Lavandula angustifolia is well-known as a beloved herb, and is a welcome addition to any garden. This plant is a semi-woody perennial that can flourish for years under proper care. In contrast to what its common name may suggest, English Lavender is in fact native to the Mediterranean, with the English having contributed to its widespread ornamental use. Its blossoms are considered to have superior oil than others of its genus, providing heavenly aromas when brushed against or bruised. This species is seen as the quintessential lavender variety, and often termed “The Queen of Herbs” for its beauty and fragrance. Not only do humans cherish this striking matriarch, but pollinators such as bees and butterflies as well. Clusters of drowsy insects enhance the wonder of their summer inflorescences.
Typical uses of Lavender are in dried flower arrangements, potpourri, sachets, and essential oils. Modern applications are often seen in aromatherapy, with lavender thought to have a soothing effect, encouraging relaxation and calm slumber. It is said this plant alleviates anxiety and stress. Culinary applications include sweet treats, as well as a unique floral smokiness when added to meats or marinades.
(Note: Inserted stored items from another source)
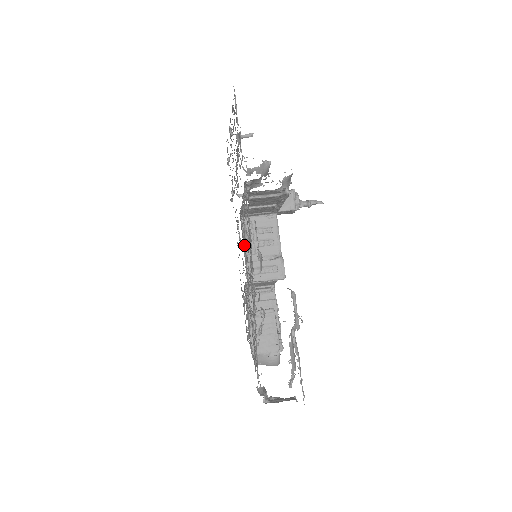
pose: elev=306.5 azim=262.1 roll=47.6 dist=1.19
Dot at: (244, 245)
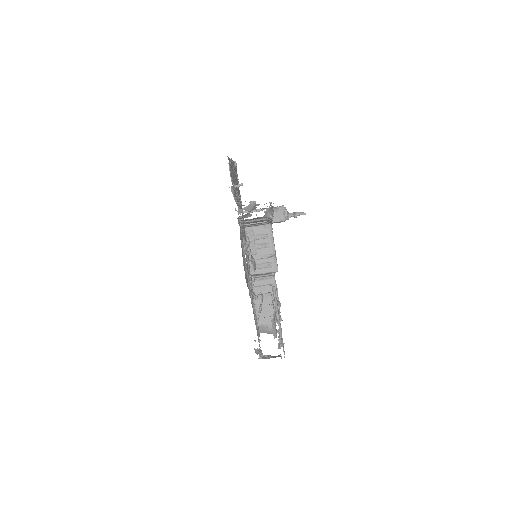
Dot at: occluded
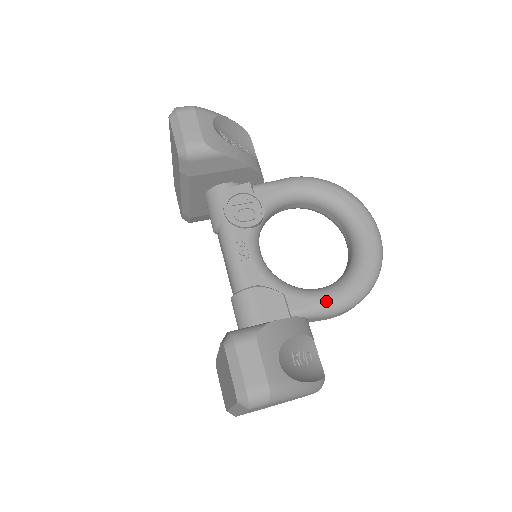
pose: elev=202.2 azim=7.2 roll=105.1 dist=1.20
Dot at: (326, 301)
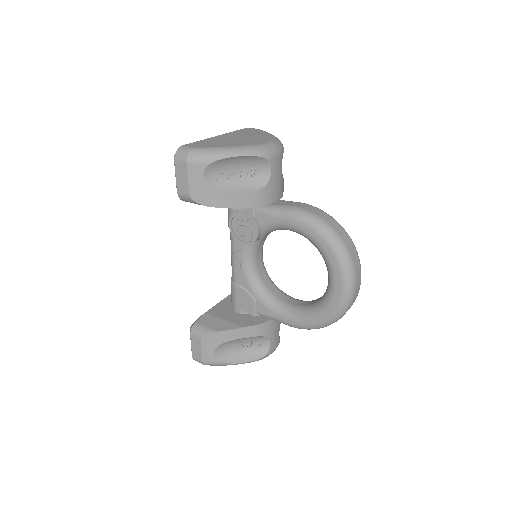
Dot at: (282, 319)
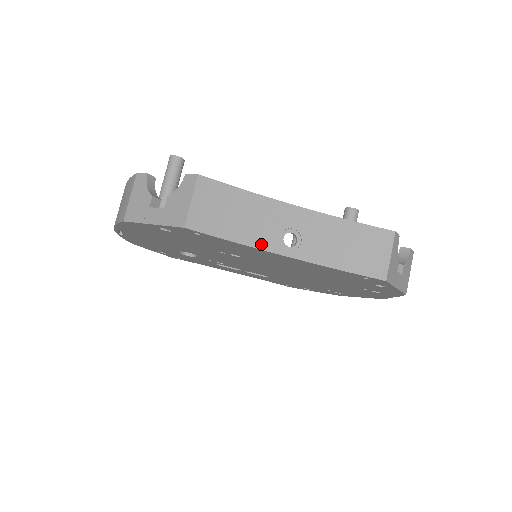
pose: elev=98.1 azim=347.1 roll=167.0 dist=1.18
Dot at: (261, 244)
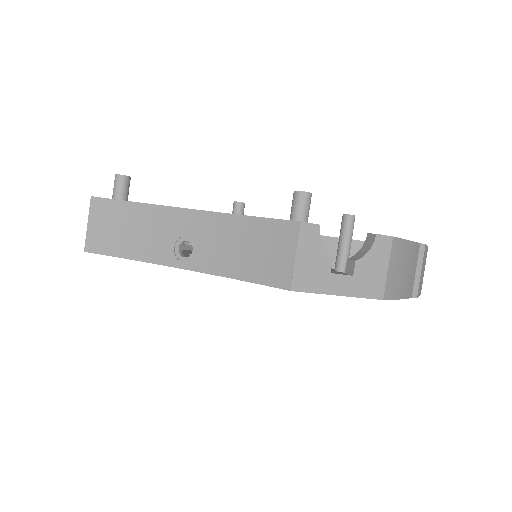
Dot at: (156, 258)
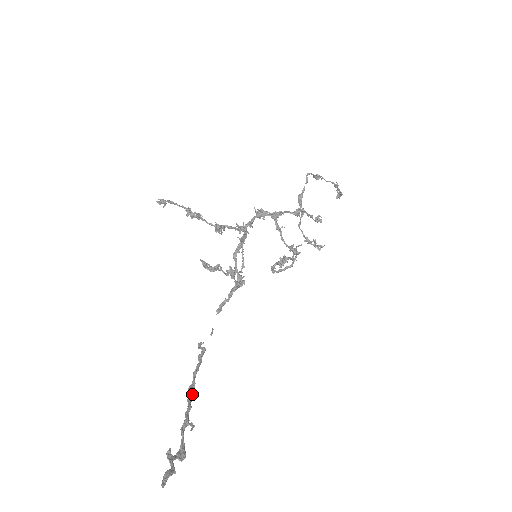
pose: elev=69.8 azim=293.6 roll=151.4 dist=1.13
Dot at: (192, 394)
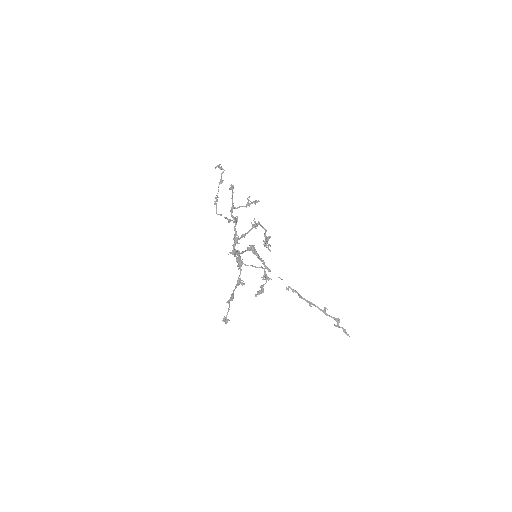
Dot at: (312, 304)
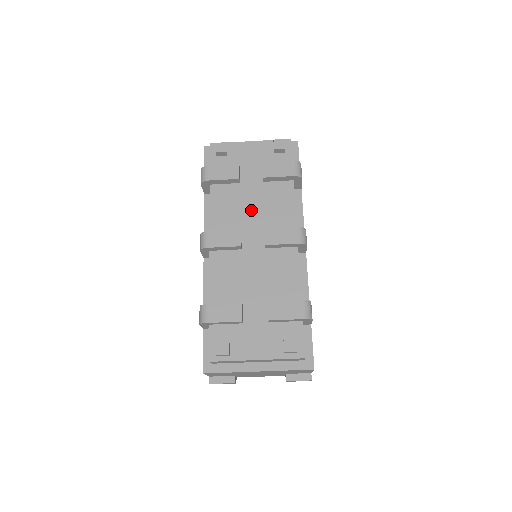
This herb’s common and scientific name emerged from the Latin word ‘lavare,’ to wash or bathe. Traditionally and in modern times, their oils perfume linens, both for their refreshing scent, and to discourage pesky household insects who dislike the very aroma humans swoon over. John Gerard’s 1633 text The Herbal promotes ingesting a decoction of Lavender for “cleansing and driving forth all evil and corrupt humours.” There is a sundry of folklore associated with Lavender, with one foremost implication being that of romance. Tudor girls would place Lavender under their pillows or drink a tea of it before bed to allow them to dream sweetly of their true love. Healing, purity, and luxury are other qualities that Lavandula angustifolia embodies. Ancient Egyptians prized Lavender to such an extent that upon opening King Tutankhamen’s tomb, Howard Carter still detected a floral whiff. Through Ancient Greece, Rome, and the Middle Ages, Lavender was a comfort. The magic of this herb has long inspired love and celebration in humans, and we continue to cultivate this intimate relationship in our gardens and homes.